* **PROBLEM DESCRIPTION**:
Format every line of the listing below as a Markdown table with two columns, Row and Line, numbering the rows and skipping blank lines. Leave the pictures out of the table.
----- PROVIDED DATA -----
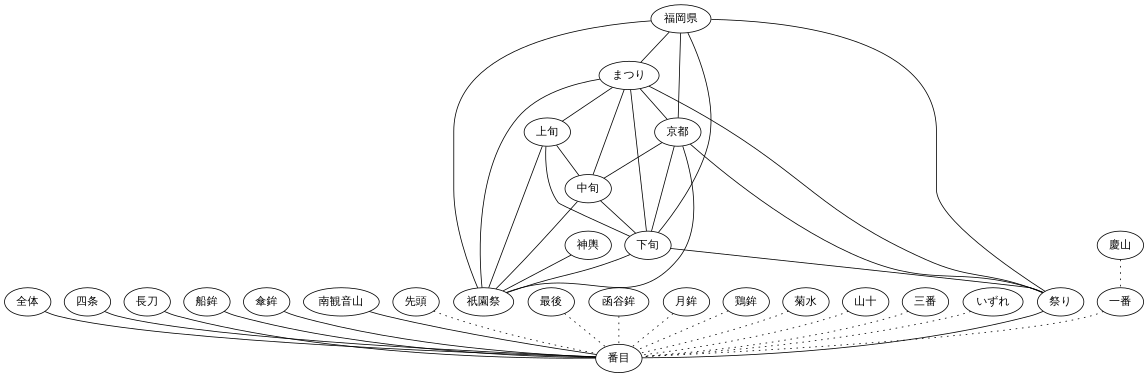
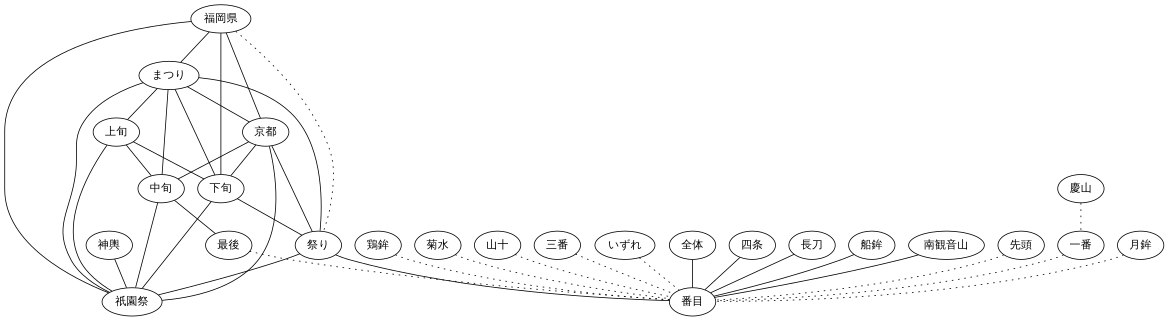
  graph {
    fontname="DejaVu Serif"
    node [fontname="DejaVu Serif"]
    edge [fontname="DejaVu Serif"]
    "まつり"
    "祭り"
    "中旬"
    "上旬"
    "下旬"
    "京都"
    "祇園祭"
    "番目"
    "福岡県"
    "全体"
    "神輿"
    "四条"
    "長刀"
    "船鉾"
-   "傘鉾"
    "南観音山"
    "慶山"
    "一番"
    "先頭"
    "最後"
-   "函谷鉾"
    "月鉾"
    "鶏鉾"
    "菊水"
    "山十"
    "三番"
    "いずれ"
    "まつり" -- "祭り"
    "まつり" -- "中旬"
    "まつり" -- "上旬"
    "まつり" -- "下旬"
    "まつり" -- "京都"
    "まつり" -- "祇園祭"
+   "祭り" -- "祇園祭"
    "祭り" -- "番目"
-   "中旬" -- "下旬"
+   "中旬" -- "最後"
    "中旬" -- "祇園祭"
    "上旬" -- "中旬"
    "上旬" -- "下旬"
    "上旬" -- "祇園祭"
    "下旬" -- "祭り"
    "下旬" -- "祇園祭"
    "京都" -- "祭り"
    "京都" -- "中旬"
    "京都" -- "下旬"
    "京都" -- "祇園祭"
    "福岡県" -- "まつり"
-   "福岡県" -- "祭り"
+   "福岡県" -- "祭り" [style=dotted]
    "福岡県" -- "下旬"
    "福岡県" -- "京都"
    "福岡県" -- "祇園祭"
    "全体" -- "番目"
    "神輿" -- "祇園祭"
    "四条" -- "番目"
    "長刀" -- "番目"
    "船鉾" -- "番目"
-   "傘鉾" -- "番目"
    "南観音山" -- "番目" [style=solid]
    "慶山" -- "一番" [style=dotted]
    "一番" -- "番目" [style=dotted]
    "先頭" -- "番目" [style=dotted]
    "最後" -- "番目" [style=dotted]
-   "函谷鉾" -- "番目" [style=dotted]
    "月鉾" -- "番目" [style=dotted]
    "鶏鉾" -- "番目" [style=dotted]
    "菊水" -- "番目" [style=dotted]
    "山十" -- "番目" [style=dotted]
    "三番" -- "番目" [style=dotted]
    "いずれ" -- "番目" [style=dotted]
  }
-----
* **SOLUTION**:
| Row | Line |
|---|---|
| 1 |   graph { |
| 2 |     fontname="DejaVu Serif" |
| 3 |     node [fontname="DejaVu Serif"] |
| 4 |     edge [fontname="DejaVu Serif"] |
| 5 |     "まつり" |
| 6 |     "祭り" |
| 7 |     "中旬" |
| 8 |     "上旬" |
| 9 |     "下旬" |
| 10 |     "京都" |
| 11 |     "祇園祭" |
| 12 |     "番目" |
| 13 |     "福岡県" |
| 14 |     "全体" |
| 15 |     "神輿" |
| 16 |     "四条" |
| 17 |     "長刀" |
| 18 |     "船鉾" |
| 19 | -   "傘鉾" |
| 20 |     "南観音山" |
| 21 |     "慶山" |
| 22 |     "一番" |
| 23 |     "先頭" |
| 24 |     "最後" |
| 25 | -   "函谷鉾" |
| 26 |     "月鉾" |
| 27 |     "鶏鉾" |
| 28 |     "菊水" |
| 29 |     "山十" |
| 30 |     "三番" |
| 31 |     "いずれ" |
| 32 |     "まつり" -- "祭り" |
| 33 |     "まつり" -- "中旬" |
| 34 |     "まつり" -- "上旬" |
| 35 |     "まつり" -- "下旬" |
| 36 |     "まつり" -- "京都" |
| 37 |     "まつり" -- "祇園祭" |
| 38 | +   "祭り" -- "祇園祭" |
| 39 |     "祭り" -- "番目" |
| 40 | -   "中旬" -- "下旬" |
| 41 | +   "中旬" -- "最後" |
| 42 |     "中旬" -- "祇園祭" |
| 43 |     "上旬" -- "中旬" |
| 44 |     "上旬" -- "下旬" |
| 45 |     "上旬" -- "祇園祭" |
| 46 |     "下旬" -- "祭り" |
| 47 |     "下旬" -- "祇園祭" |
| 48 |     "京都" -- "祭り" |
| 49 |     "京都" -- "中旬" |
| 50 |     "京都" -- "下旬" |
| 51 |     "京都" -- "祇園祭" |
| 52 |     "福岡県" -- "まつり" |
| 53 | -   "福岡県" -- "祭り" |
| 54 | +   "福岡県" -- "祭り" [style=dotted] |
| 55 |     "福岡県" -- "下旬" |
| 56 |     "福岡県" -- "京都" |
| 57 |     "福岡県" -- "祇園祭" |
| 58 |     "全体" -- "番目" |
| 59 |     "神輿" -- "祇園祭" |
| 60 |     "四条" -- "番目" |
| 61 |     "長刀" -- "番目" |
| 62 |     "船鉾" -- "番目" |
| 63 | -   "傘鉾" -- "番目" |
| 64 |     "南観音山" -- "番目" [style=solid] |
| 65 |     "慶山" -- "一番" [style=dotted] |
| 66 |     "一番" -- "番目" [style=dotted] |
| 67 |     "先頭" -- "番目" [style=dotted] |
| 68 |     "最後" -- "番目" [style=dotted] |
| 69 | -   "函谷鉾" -- "番目" [style=dotted] |
| 70 |     "月鉾" -- "番目" [style=dotted] |
| 71 |     "鶏鉾" -- "番目" [style=dotted] |
| 72 |     "菊水" -- "番目" [style=dotted] |
| 73 |     "山十" -- "番目" [style=dotted] |
| 74 |     "三番" -- "番目" [style=dotted] |
| 75 |     "いずれ" -- "番目" [style=dotted] |
| 76 |   } |